Soudain, il était comme le grand-duc. À deux heures et quart de la nuit, un jour fin mars 2011, Nico Graf a eu un malaise, s’est senti mal, a eu très mal – et s’est retrouvé à chercher la définition de l’angina pectoris sur Internet. Sans vouloir réveiller ou faire paniquer personne, il a attendu le petit matin avant de se rendre lui-même chez le docteur. Qui le fait attendre. Puis le transfère à l’hôpital, qui le fait attendre, puis passer des tests, et là, panique : vous avez eu un infarctus. Minimal, mais il aurait pu être mortel. Opération, soins intensifs, questions existentielles, réhabilitation... Le journaliste et commentateur politique à RTL Radio Lëtzebuerg raconte tout ça dans le détail, au jour le jour, dans le chapitre ...an aner Stéierungen de son dernier livre, Dat ass ze haart, publié fin décembre chez Ultimomondo. Et ça fait bizarre, de se retrouver ainsi dans son intimité, dans ses doutes, ses angoisses – qu’il contrebalance toujours avec son humour acerbe et beaucoup d’ironie –, alors que justement, le journaliste s’acharne toujours à créer une certaine distance par rapport à ses sujets.

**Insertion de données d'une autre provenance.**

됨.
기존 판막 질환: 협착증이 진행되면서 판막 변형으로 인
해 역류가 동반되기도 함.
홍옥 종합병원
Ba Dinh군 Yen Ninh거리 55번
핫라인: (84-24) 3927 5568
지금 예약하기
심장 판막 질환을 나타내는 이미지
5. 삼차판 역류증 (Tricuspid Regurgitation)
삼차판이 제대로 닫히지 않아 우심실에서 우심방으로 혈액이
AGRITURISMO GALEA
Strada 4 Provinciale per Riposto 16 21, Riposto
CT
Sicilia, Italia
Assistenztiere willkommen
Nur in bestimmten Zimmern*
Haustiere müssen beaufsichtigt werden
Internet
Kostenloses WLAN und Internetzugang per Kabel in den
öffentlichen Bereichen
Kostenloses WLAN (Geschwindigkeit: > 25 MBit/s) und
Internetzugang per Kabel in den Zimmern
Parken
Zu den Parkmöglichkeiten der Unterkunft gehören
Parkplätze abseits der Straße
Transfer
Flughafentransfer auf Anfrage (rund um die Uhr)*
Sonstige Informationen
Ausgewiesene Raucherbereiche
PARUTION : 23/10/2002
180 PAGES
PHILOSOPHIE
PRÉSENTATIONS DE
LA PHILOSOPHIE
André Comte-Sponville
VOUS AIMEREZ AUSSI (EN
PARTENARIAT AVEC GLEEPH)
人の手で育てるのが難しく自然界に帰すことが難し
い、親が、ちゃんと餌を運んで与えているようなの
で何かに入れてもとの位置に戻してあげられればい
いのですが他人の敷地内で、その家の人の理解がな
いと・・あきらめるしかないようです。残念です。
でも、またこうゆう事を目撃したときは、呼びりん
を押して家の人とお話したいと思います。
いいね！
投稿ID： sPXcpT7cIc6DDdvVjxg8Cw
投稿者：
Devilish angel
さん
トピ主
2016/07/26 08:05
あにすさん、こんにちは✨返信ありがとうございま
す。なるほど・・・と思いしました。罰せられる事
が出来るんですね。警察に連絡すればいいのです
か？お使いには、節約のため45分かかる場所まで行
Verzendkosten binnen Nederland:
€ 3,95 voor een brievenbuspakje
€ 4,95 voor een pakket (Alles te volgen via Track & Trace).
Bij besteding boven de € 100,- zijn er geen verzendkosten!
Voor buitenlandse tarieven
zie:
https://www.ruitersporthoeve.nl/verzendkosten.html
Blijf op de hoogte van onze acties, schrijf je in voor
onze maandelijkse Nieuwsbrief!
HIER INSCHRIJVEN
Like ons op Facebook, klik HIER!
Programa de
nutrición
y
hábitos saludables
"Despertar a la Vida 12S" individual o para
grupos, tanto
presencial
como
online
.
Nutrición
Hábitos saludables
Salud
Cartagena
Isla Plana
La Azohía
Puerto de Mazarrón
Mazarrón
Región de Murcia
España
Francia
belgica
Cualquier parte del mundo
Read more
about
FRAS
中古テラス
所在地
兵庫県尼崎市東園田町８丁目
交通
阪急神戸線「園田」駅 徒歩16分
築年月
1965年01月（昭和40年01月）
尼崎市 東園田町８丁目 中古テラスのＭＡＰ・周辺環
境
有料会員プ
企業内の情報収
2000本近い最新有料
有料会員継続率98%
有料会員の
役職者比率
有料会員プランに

Cet accident cardio-vasculaire l’a-t-il changé ? A-t-il changé sa manière de voir le monde, de commenter les petites guéguerres intestines du microcosme politique luxembourgeois ? Peut-être qu’il est devenu plus calme, moins prolixe, moins enragé – mais ce n’est pas si sûr. Moins présent à l’antenne, certainement. Mais c’était peut-être aussi dû à l’actualité politique, plus internationale et communale que nationale durant et après l’été 2011.

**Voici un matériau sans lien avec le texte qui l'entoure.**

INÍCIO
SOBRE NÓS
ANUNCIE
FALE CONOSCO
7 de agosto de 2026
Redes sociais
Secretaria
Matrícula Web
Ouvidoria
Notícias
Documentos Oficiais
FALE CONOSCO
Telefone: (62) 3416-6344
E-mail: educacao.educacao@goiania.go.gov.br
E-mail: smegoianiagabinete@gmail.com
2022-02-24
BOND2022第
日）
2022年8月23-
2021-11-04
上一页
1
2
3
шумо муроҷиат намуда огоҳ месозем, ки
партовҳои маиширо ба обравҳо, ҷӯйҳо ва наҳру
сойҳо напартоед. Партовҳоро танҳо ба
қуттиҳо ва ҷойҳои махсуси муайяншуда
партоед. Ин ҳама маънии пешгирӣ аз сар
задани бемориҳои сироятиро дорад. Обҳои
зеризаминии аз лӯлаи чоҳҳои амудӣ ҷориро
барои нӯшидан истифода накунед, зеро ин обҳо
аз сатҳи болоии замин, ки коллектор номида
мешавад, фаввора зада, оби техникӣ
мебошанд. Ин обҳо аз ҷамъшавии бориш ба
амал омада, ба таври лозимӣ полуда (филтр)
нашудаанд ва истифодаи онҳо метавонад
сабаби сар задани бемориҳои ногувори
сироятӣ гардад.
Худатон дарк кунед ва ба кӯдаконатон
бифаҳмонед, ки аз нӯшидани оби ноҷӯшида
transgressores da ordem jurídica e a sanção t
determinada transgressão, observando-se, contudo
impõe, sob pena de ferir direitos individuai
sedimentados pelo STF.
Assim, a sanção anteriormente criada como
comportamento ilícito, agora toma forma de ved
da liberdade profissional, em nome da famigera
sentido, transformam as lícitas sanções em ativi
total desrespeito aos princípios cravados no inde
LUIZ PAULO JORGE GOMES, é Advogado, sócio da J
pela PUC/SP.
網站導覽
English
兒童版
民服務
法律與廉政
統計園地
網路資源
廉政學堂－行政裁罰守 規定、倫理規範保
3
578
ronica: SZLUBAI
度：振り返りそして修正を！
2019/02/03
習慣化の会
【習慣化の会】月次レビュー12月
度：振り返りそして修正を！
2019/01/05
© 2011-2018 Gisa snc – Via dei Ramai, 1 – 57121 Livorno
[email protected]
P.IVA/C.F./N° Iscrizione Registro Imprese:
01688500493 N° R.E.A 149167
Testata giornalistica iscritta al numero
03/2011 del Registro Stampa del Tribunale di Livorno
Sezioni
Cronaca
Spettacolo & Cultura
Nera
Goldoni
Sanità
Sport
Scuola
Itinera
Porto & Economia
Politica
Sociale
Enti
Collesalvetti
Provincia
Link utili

Dat ass ze haart reprend les commentaires de Nico Graf des trois dernières années, et continue ainsi là où Dat seet een net ! (Ultimomondo 2009, voir d’Land du 23 avril 2010) s’est arrêté. Ses sujets de prédilection sont restés les mêmes, et se résument en gros au démontage des mythes constitutifs du Luxembourg, de son histoire à aujourd’hui. L’importance symbolique des femmes – Gëlle Fra, Muttergottes et grande-duchesse Charlotte –, le rôle plus physique (Andy et Fränk Schleck) ou intellectuel (Jean-Claude Juncker) des hommes, la sacralisation de la place financière, la crise de l’euro et de l’Europe, la maladie de la tri-partite, les démissions de mandataires politiques (Jean-Louis Schiltz, CSV, Jeannot Krecké, LSAP...), les affaires comme le projet immobilier à Livange et les petits scandales à l’armée (affaire Ries) ou au commissariat de police (affaire Schmit) – Dat ass ze haart est aussi une sorte de rétrospective de l’actualité politique des dernières années.
En même temps, les textes deviennent de plus en plus détachés, s’inscrivant dans l’histoire du pays et dans celle de sa propre famille à Senningerberg, les souvenirs d’enfance rejaillissent, les textes deviennent plus littéraires, riches en références à la mythologie classique et religieuse, la langue plus maîtrisée, plus mûre. Et comme l’histoire se répète, Nico Graf aura certainement remarqué que son livre s’ouvre avec une chronique non-publiée sur l’affaire Lady Rosa de 2001, et qu’il parut au moment même où s’ouvrit au Moma à New York une grand rétrospective de l’œuvre de la créatrice de ladite sculpture, Sanja Ivekovic – avec « notre » polémique nationale autour de la copie enceinte en son centre.